10.13.2006

32 – Duas doses de jarros à portuguesa.

A paz quebrou-se. Singelas palavras, estas, que nem por um momento deixam entrever a brutalidade do facto que descrevem. A mesa 19 pegou em armas e ergue agora barricadas, por trás das quais se azafama a escorvar os fuzis, fazer provisão de chumbo e polvorinho, e aguçar o fio aos punhais das baionetas. Prepara-se uma guerra civil como nunca se viu igual, pelo menos em terras lusas, a Tomada da Bastilha recontada em língua portuguesa. Aux armes, citoyens.

Serve esta crónica para dizer os veros sucessos do escândalo que esta semana viu a luz do dia, verdadeiro watergate instalado à mesa 19, sendo que as revelações deste não provêm de nenhum garganta funda, mas sim, paradoxalmente, de um garganta estreita. Mais precisamente, de um jarro de garganta estreita. Eu explico…

Terminada que estava a refeição, bem como os seus legítimos complementos, entretínhamo-nos todos nas costumeiras actividades finais, tais como dividir a conta, manipular trocos diversos, atirar bolinhas de papel às empregadas de mesa, e procurar algum disparate novo, que se pudesse executar com as alfaias ainda disponíveis. Foi nesse espírito de curiosidade científica que o Carlos Santos, após tentar várias combinações possíveis, acabou por enfiar um copo de vinho dentro de um jarro vazio.

Movido por um natural impulso de solidariedade, o Rui Cardoso tomou de imediato o seu próprio copo, e tentou enfiá-lo no jarro vazio que tinha à sua frente. Tentou, mas sem resultado – é que o copo não entrava. Pasmo e estupefacção na mesa 19, onde a todos pareceu claro que alguma lei estava ali a ser violada, restando todavia saber se pertencia tal lei às da física, se às que protegem os direitos do consumidor. Para deslindar o imbróglio, foi a Vânia severamente convocada, com carácter de urgência.

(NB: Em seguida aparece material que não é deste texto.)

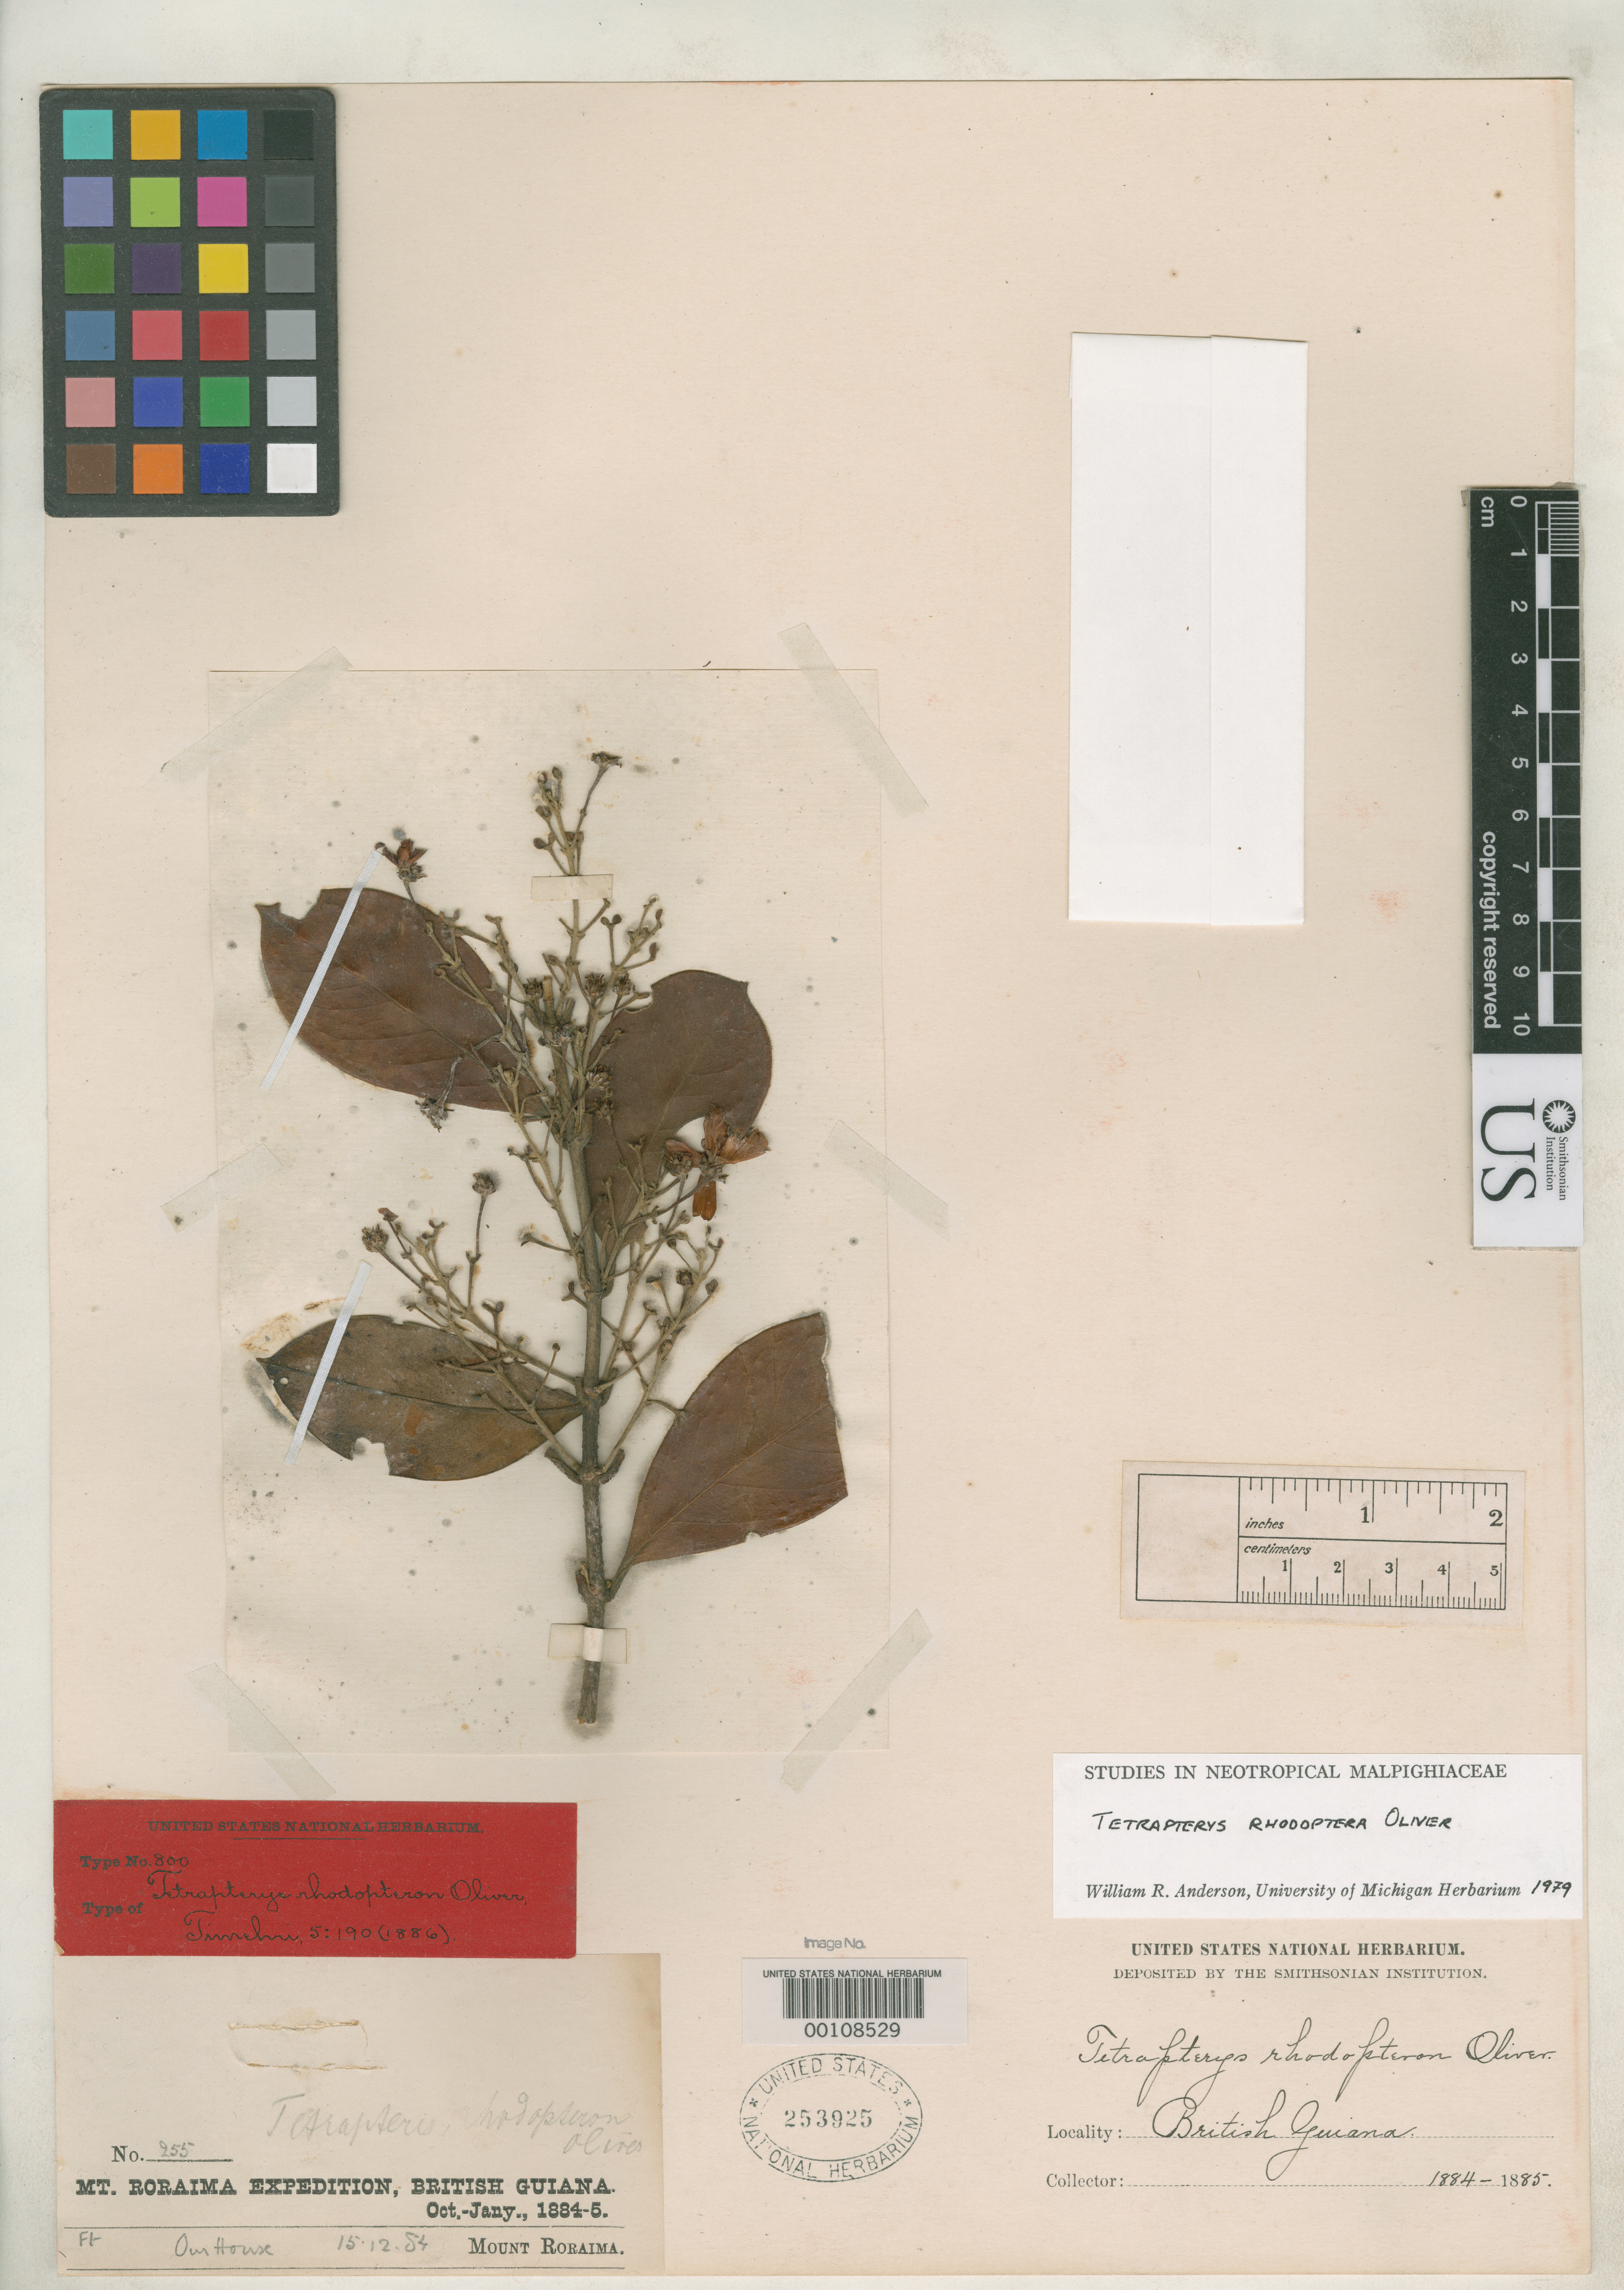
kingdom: Plantae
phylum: Tracheophyta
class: Magnoliopsida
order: Malpighiales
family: Malpighiaceae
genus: Tetrapterys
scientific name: Tetrapterys rhodopteron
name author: Oliv. in Thurn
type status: Type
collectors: E. F. im Thurn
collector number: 255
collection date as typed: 15 Dec 1884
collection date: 1884-12-15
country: Guyana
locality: Roraima.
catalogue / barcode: US 253925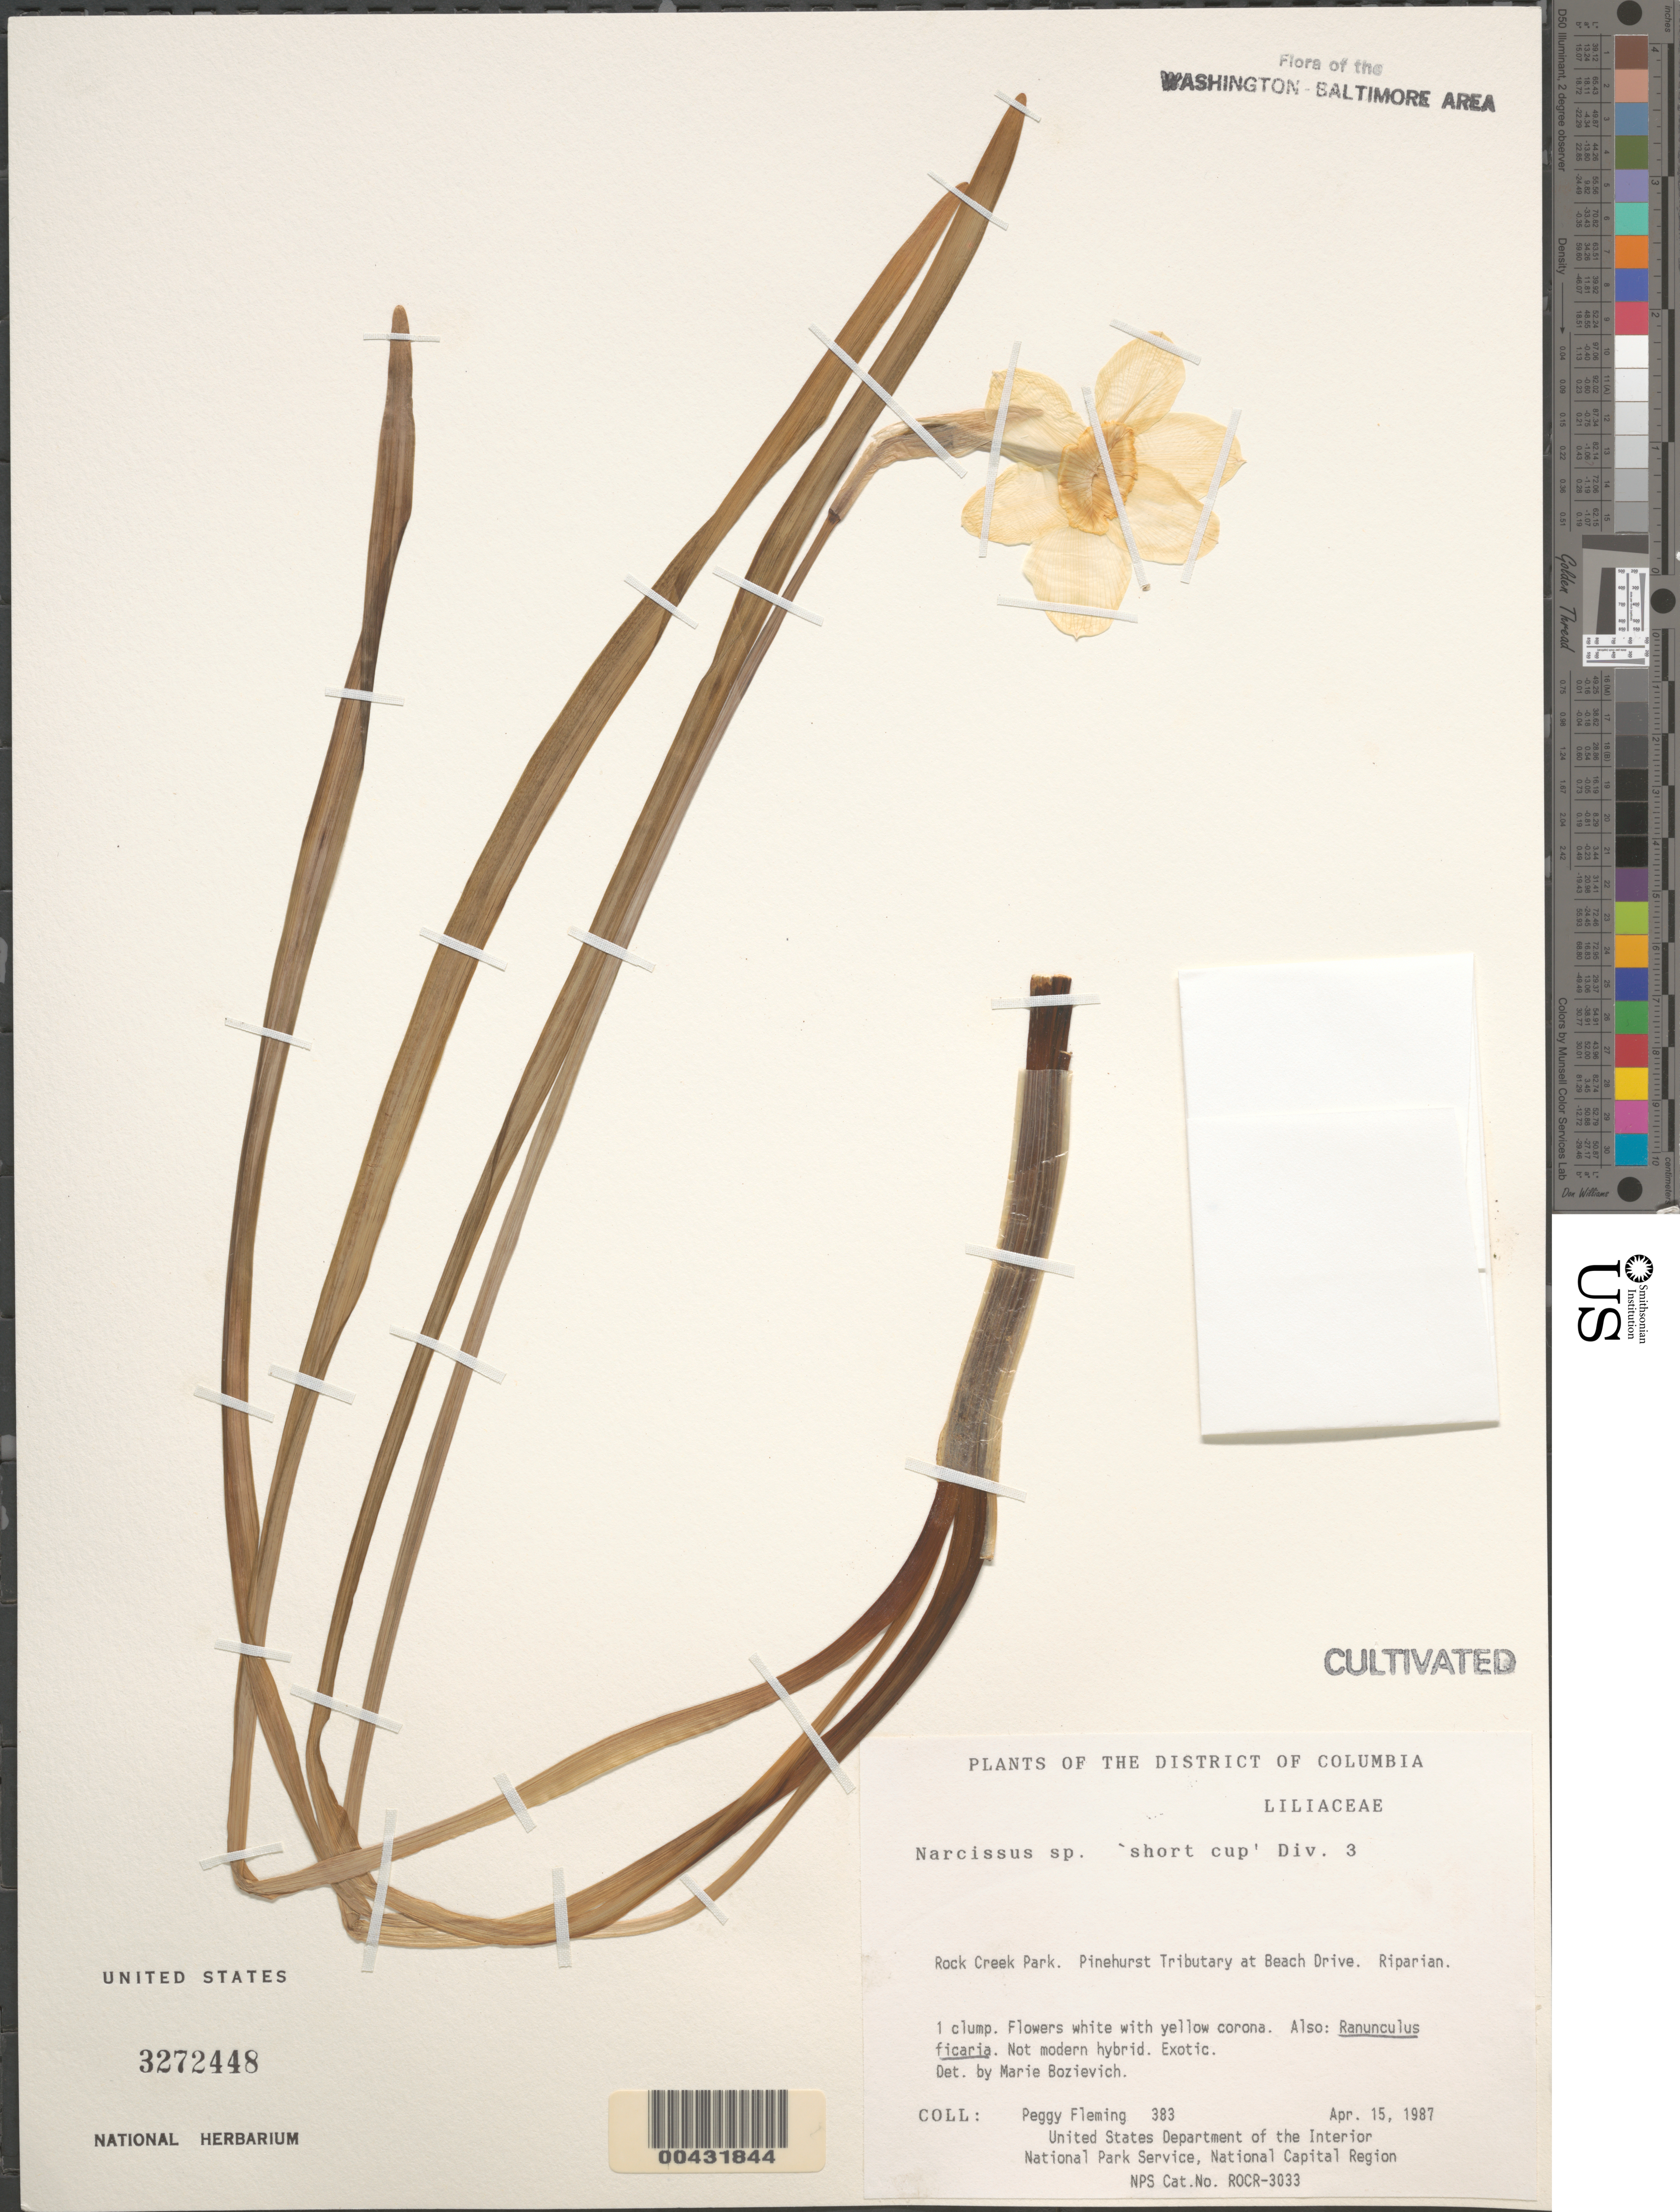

Começou a nossa musa por confirmar os factos, atestando primeiro que um dos copos entrava sem dificuldade, o outro nem sequer com ela. Trocou depois os dois copos, manobra inteligente que lhe permitiu constatar o seguinte: o copo que entrava no primeiro jarro não passava no segundo, e o copo antes bloqueado por este jarro cabia perfeitamente no primeiro. A conclusão impunha-se, incontornável: apesar de ambos os jarros proclamarem, gravada no próprio vidro, a sua capacidade e predisposição para conterem cada um deles um litro, o facto é que os seus diâmetros eram dissemelhantes, logo, diversa a quantidade de vinho que transportavam. Estava ateado o barril de pólvora.

Pois então, nestes tempos de Europa e de normalização, de sal em pacotinhos e azeite em pequenos frascos, para que cidadão algum seja roubado da sua justa ração de condimentos; de doses servidas em travessas individuais, de forma a garantir a equitativa divisão das iguarias adquiridas; dos palitos embalados individualmente, tão individualmente que seria um escândalo caso se vissem dois no mesmo pacote; nestes tempos de rigor, em suma, andavam ali a vender-nos quantidades inexactas de vinho, como se de litros precisos, milimétricos, ou melhor, mililítricos, se tratasse? Ora digam-nos cá, o que havíamos nós de pensar disso?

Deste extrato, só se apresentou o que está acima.